Cerita Dari Tahun Lalu

2 0 0
                                    

Catatan 11.03 

07 April 2019

Ramadan tahun lalu kuhabiskan waktuku untuk membangun harapan tentangmu

Hari itu aku datang ke tempat yang sering kita sebut rumah kedua dengan perasaan campur aduk. Ada rasa bahagia, semangat, cangung, ragu, kawatir dan gengsi bergejolak dalam diriku. Semua itu karena aku tahu aku akan bertemu denganmu hari itu.

Benar, kamu ada disana sibuk dengan urusanmu. Aku pun pura-pura sibuk dengan urusanku, tak benar-benar berpura-pura sebetulnya karena hari itu aku memang ada janji temu disana. Aku bisa mendengar suaramu saat memimpin rapat relawan yang kamu ketuai, suaramu yang hangat. Meski begitu setengah dari diriku yang mencoba membertahankan harga diri menahanku untuk menyapamu. Buat apa, kalau memang mau menyapa biar dia duluan, batinku rada sombong.

Rapatmu sudah selasai. Satu, dua orang perlahan keluar dari ruangan. Beberapa aku kenal dan mereka menyapa, sebagian menyapa karena kami kenal baik, sebagian lagi hanya sebagai formalitas belaka.

Tiba-tiba seseorang memangilku untuk ikut rapatmu babak kedua. Mati aku, rasanya jantungku mau berhenti berdetak. Saking gugupnya aku tak kunjung mendatangi pangilan itu sampai-sampai aku harus dijemut. Ahirnya kukeluarkan seluruh keberanianku. Aku berjalan mencoba terlihat sok keren ke-arahmu. Kamu menatapku. Secara otomatis kulemparkan senyum padamu sambil melambaikan tangan. Kamu terdiam sejenak kemudian dengan ragu mengangkat tangamu membalas lambaianku dengan tersipu malu. Sepertinya kamu bahagia sekali bertemu denganku hari itu, kamu juga bicara banyak tak seperti biasanya.

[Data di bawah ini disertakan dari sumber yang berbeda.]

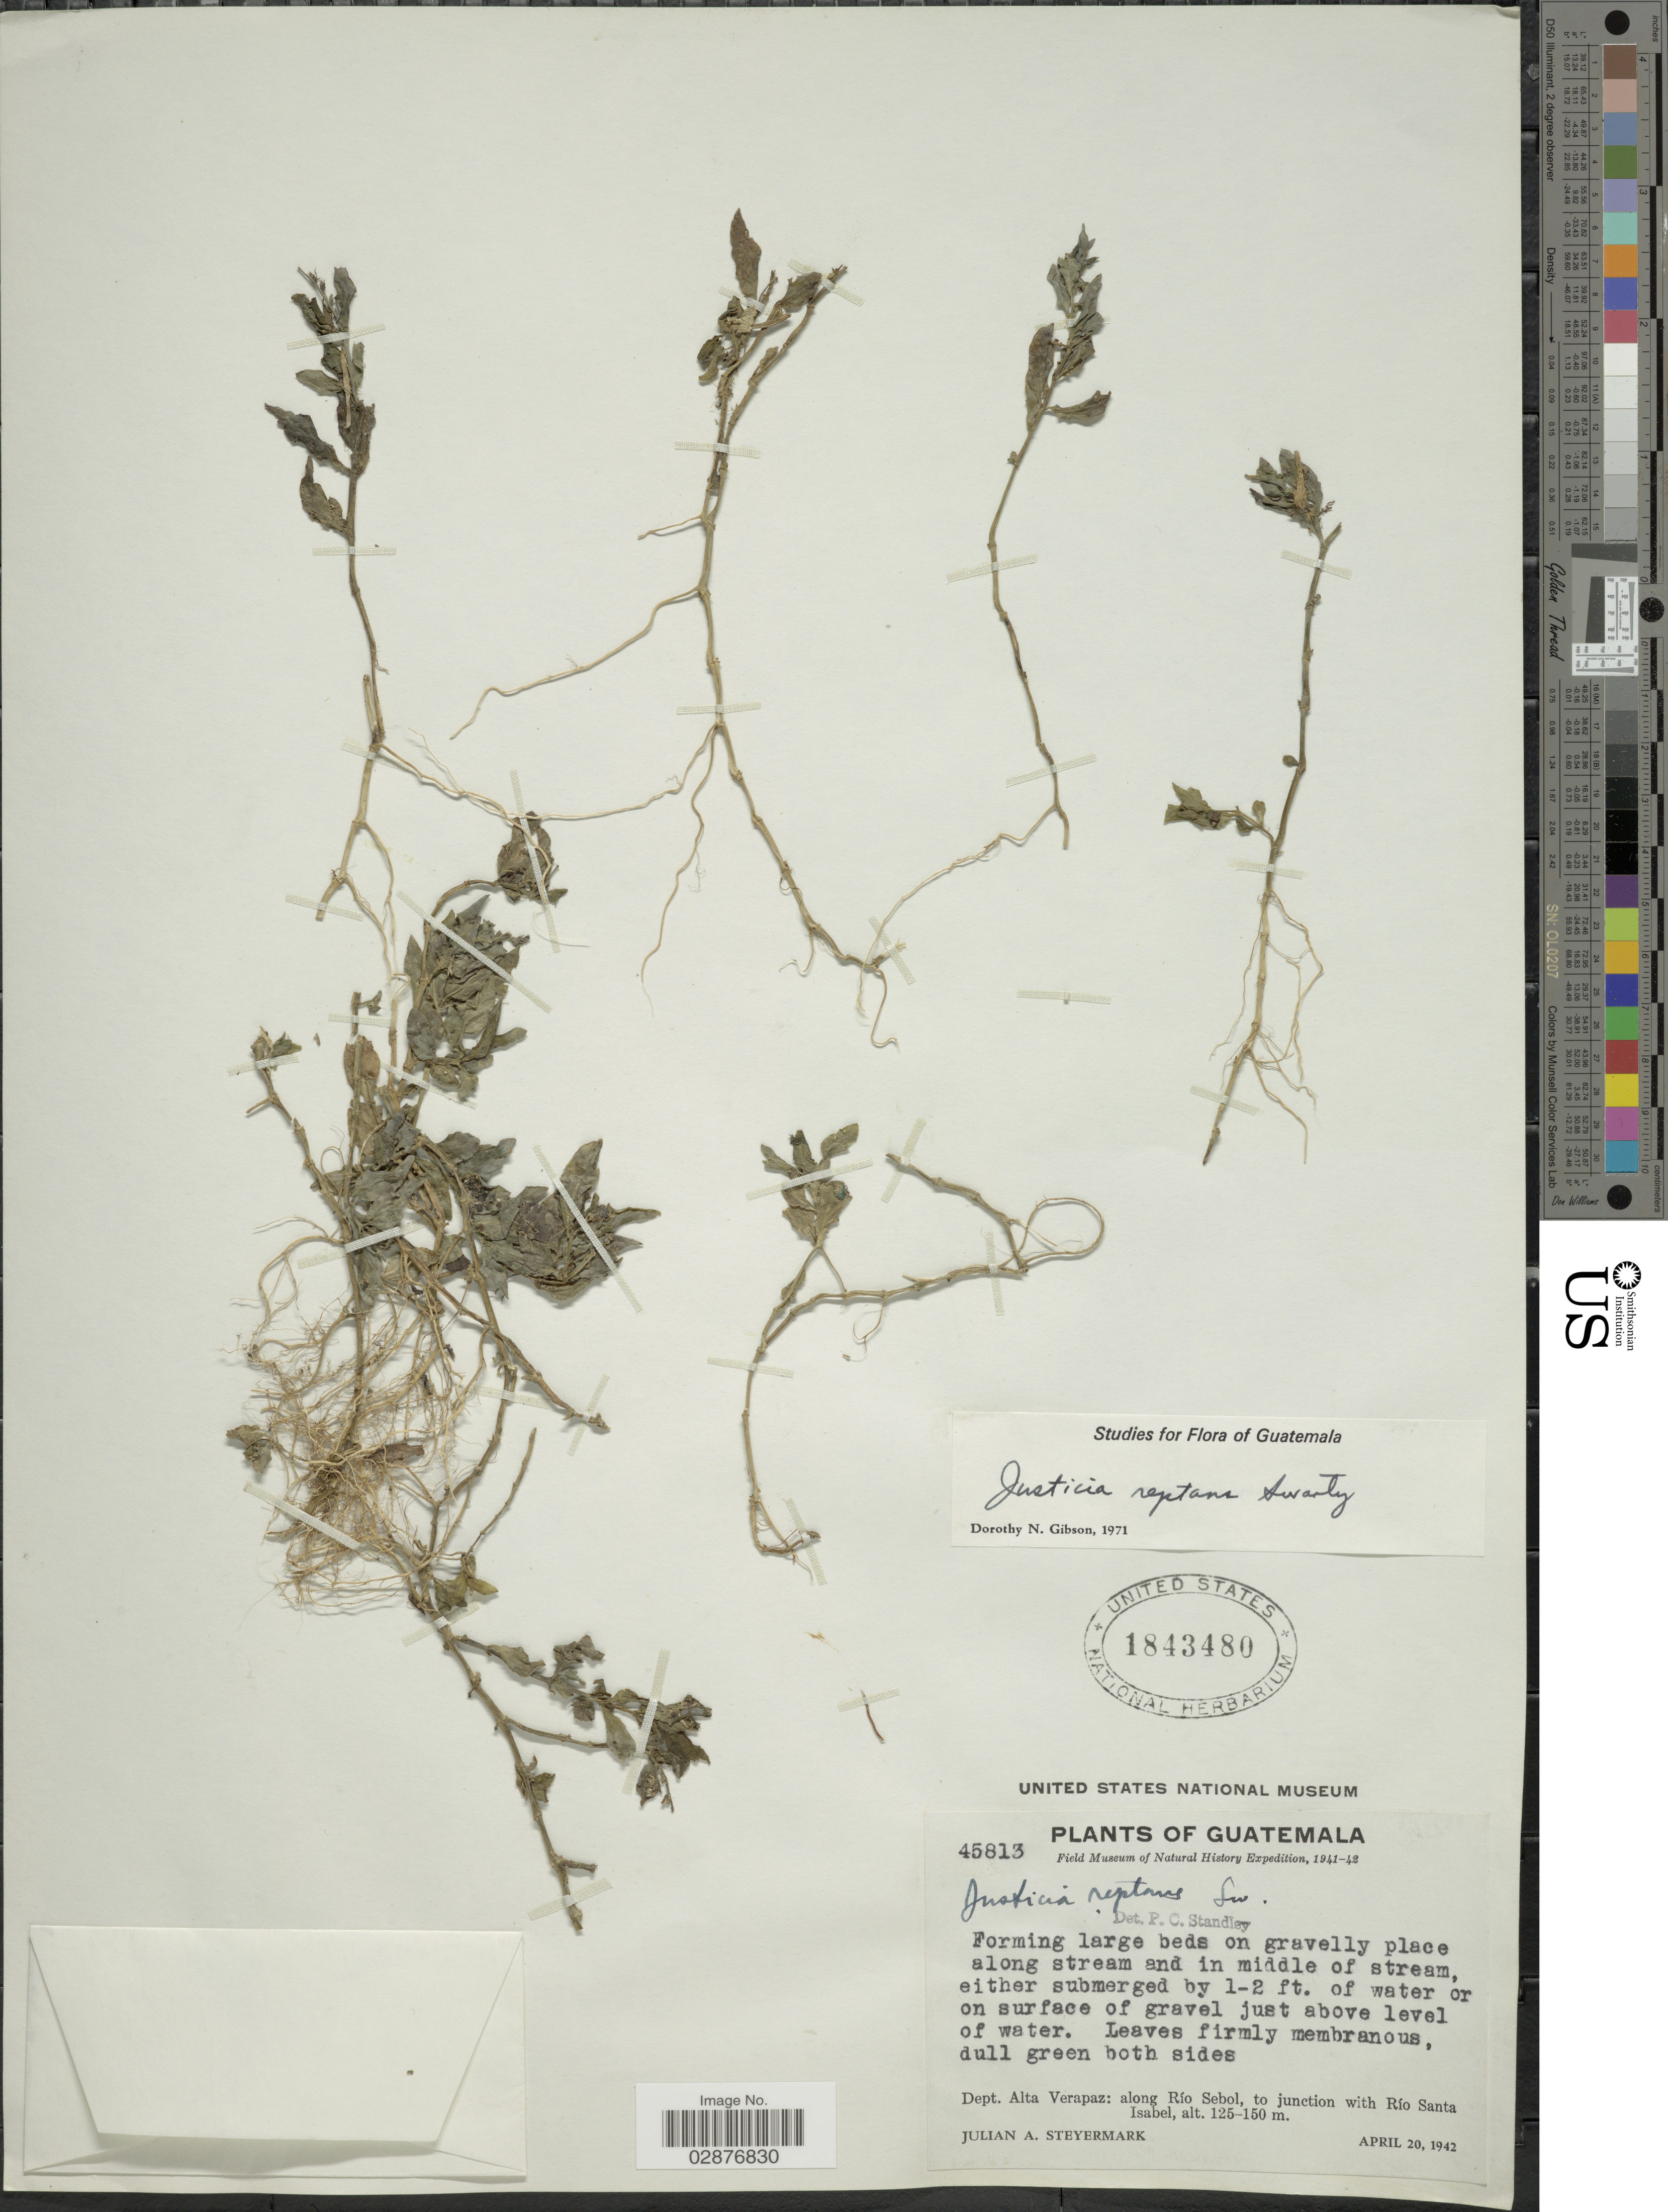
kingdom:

Rapat benar-benar sudah selesai, sekitar 20 menit lagi adzan magrib berkumandang tandanya puasa harus segera diakhiri. Aku berencana membeli takjil di alun-alun. Kudekelarasikan keinginan itu dengan keras agar kamu bisa mendengarnya.

Hampir semua orang sudah pergi mencari takjil, tinggal aku dan beberapa orang yang memang kuketahui tidak berpuasa. Sebelum pergi aku membereskan pekerjaanku, kulihat kamu berdiri di depan gerbang sambil sesekali melihat ke arah jendela ruangan dimana aku berada. Mungkin kamu menungguku?, semua temanmu sudah pergi tinggal aku, lalu kamu menunggu siapa lagi?.

Aku menghampirimu, kamu tersenyum, "ayo" katamu. Benar, kamu menunggku. Dalam perjalanan kita bercerita banyak tentang hari kemarin, hangat dan bahagia rasanya.